▸ **SELECTED EXCERPT**:
########################################

Anyway, some good things that have happened. I was out walking on Wednesday and a guy in his Jeep stopped and asked out his window, "Is it a boy or a girl?" I told him it's a girl. He said, "I have a little girl who just turned two. It's amazing! Is it your first?" I told him it was my third, but my first girl. As he drove away, he wished me congratulations.
One day a college girl came to the door to get people to sign a petition regarding fracking. She was very sweet, congratulated me on my pregnancy, was understanding when I told her I couldn't donate, and was very sweet in general. I was just so happy to see someone so young displaying and acting on their concern for the environment. Go girl! :)
Those are just two examples.
I feel like I'm getting a little down because I'm at home all the time. This is not good for my psyche. I need wide open spaces....like the Dixie Chicks say. ;-) I'm beginning to feel stifled, but what can I do? I'm not working, there is little I can do around the house, because things that need to be done are not good for pregnant women, such as priming the walls. Ugh.

########################################

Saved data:
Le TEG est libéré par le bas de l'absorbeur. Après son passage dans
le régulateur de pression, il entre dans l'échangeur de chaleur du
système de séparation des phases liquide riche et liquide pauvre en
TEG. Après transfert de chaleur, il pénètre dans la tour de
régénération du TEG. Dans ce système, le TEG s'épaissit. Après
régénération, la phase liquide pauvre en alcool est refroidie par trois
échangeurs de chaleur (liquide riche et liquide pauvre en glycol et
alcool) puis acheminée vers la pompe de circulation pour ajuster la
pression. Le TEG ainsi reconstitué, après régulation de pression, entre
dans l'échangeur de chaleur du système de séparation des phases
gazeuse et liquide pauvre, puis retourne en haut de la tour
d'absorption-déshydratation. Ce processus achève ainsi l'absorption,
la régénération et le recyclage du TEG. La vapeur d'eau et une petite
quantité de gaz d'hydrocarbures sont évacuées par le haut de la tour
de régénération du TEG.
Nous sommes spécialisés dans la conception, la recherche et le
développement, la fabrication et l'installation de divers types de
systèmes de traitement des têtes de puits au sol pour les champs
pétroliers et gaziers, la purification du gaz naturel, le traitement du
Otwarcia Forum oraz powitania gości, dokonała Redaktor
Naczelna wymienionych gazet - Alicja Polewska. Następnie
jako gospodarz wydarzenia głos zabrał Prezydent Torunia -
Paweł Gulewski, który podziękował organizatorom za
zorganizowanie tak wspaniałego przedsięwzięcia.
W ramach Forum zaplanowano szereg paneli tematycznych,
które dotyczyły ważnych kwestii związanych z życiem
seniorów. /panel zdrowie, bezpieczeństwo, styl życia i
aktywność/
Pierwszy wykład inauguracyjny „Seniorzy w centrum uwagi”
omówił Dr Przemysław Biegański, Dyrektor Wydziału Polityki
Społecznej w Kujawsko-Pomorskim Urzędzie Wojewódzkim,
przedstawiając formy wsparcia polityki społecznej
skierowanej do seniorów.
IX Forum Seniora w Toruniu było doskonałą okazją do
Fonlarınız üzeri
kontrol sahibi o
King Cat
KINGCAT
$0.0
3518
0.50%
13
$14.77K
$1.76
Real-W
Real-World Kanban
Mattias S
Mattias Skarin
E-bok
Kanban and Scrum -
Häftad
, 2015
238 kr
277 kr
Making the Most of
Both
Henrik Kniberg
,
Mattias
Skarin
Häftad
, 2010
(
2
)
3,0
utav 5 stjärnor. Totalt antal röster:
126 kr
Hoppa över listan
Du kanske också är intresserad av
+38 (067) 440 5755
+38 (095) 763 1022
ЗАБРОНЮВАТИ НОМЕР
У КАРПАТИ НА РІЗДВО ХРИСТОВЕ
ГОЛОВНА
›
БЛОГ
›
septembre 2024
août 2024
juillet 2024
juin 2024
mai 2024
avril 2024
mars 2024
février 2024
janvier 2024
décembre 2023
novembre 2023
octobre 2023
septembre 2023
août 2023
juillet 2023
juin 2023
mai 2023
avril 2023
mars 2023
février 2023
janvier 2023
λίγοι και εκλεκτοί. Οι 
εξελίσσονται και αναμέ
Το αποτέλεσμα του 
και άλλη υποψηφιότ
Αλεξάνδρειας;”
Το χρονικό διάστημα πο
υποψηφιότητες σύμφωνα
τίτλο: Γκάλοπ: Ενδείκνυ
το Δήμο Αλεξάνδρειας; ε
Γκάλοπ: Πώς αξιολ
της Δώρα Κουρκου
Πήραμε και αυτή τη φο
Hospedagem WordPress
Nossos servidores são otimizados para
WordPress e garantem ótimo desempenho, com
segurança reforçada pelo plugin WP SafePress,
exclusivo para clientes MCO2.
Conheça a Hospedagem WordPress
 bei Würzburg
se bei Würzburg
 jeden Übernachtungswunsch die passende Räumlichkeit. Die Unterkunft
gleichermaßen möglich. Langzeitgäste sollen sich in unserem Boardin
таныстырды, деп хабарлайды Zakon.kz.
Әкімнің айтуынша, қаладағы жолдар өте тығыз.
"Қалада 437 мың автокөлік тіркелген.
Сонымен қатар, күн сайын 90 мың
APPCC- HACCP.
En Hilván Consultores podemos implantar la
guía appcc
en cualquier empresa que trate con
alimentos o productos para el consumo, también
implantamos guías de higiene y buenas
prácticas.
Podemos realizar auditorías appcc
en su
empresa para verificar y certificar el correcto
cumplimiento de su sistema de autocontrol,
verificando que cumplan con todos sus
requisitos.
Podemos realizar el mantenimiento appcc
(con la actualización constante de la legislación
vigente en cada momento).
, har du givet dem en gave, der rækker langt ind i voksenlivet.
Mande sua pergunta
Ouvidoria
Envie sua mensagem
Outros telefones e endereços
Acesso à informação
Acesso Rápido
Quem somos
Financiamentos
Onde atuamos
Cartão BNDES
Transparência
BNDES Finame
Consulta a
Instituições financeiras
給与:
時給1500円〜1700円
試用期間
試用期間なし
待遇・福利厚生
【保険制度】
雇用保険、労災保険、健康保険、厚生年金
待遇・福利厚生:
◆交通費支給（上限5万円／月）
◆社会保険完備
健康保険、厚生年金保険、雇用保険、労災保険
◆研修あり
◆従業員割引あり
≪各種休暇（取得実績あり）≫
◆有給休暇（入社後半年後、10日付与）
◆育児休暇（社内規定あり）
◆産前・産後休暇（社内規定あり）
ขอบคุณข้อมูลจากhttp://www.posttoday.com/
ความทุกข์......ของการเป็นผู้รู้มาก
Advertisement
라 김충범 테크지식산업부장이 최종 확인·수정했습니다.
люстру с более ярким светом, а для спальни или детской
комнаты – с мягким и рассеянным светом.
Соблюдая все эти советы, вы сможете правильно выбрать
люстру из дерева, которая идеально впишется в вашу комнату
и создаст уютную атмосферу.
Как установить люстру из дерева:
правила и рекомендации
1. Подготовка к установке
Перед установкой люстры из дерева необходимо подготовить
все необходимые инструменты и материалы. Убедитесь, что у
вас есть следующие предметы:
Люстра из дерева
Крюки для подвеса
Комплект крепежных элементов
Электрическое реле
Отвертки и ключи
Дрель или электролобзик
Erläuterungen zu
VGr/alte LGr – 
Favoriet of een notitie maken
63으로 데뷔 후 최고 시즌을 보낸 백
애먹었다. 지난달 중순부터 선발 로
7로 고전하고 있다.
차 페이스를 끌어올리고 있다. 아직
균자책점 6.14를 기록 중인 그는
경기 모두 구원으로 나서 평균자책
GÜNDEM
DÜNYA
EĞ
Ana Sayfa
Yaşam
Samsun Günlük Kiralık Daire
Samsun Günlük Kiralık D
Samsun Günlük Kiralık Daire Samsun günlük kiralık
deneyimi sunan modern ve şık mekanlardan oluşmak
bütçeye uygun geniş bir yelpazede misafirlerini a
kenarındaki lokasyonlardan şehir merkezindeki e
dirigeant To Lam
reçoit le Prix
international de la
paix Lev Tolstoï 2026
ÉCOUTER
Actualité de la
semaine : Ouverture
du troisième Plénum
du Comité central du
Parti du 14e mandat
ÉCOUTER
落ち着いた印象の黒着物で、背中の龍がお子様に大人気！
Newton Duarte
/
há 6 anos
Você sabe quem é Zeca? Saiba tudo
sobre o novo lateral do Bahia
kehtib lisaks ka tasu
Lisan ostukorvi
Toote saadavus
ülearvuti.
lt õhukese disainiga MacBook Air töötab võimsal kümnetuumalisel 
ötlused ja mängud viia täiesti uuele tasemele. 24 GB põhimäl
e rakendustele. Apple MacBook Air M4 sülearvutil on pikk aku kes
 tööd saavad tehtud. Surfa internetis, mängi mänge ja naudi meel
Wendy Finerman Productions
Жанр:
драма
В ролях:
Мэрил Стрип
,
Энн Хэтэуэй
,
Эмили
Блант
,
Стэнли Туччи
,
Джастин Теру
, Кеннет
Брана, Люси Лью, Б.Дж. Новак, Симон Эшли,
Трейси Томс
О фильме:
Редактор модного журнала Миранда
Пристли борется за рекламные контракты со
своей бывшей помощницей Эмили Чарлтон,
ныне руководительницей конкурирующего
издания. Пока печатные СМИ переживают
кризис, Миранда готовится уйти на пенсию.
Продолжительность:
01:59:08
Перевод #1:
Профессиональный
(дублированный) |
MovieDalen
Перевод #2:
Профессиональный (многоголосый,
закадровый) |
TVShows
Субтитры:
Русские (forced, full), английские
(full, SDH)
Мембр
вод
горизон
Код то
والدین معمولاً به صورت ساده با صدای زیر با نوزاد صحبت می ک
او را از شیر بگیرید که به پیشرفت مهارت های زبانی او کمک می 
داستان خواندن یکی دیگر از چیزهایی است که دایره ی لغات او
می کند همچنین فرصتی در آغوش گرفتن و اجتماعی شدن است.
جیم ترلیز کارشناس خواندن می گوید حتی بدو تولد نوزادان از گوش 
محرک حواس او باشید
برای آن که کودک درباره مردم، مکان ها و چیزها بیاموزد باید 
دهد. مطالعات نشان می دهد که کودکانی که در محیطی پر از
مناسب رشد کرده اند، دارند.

########################################

▸ **YOUR OBJECTIVE**:
Can you extend the blog post about pregnancy and feeling stuck at home, picking up right after its last line? You won't need the data for this.

▸ **EXPECTED ANSWER**:
I'm trying very, very hard to resist the urge to rip out the carpet in the living and dining rooms. It's hard. I want to do it so bad. However, the hardwood underneath will need to be sanded and I can't do that because I can't open the windows for fresh air.
The work situation is bothering me too. I feel like i need a job that gets me out of the house, because well, I need money and I hate being in the house all the freaking time. That said, I don't want to leave the baby too early and I'd honestly like to be home with her for a year, at least. It's so hard to figure all of this out. Being a woman can be difficult. A man doesn't consider whether he should stay home. Our society has programmed him to be the breadwinner. For women, biology has programmed us to be the caregiver, but society pushes us to be a financial gear in the capitalist economy. Women today are often torn between work and motherhood. Today a woman is looked down upon for being a stay-at-home mother and is even considered NON-WORKING.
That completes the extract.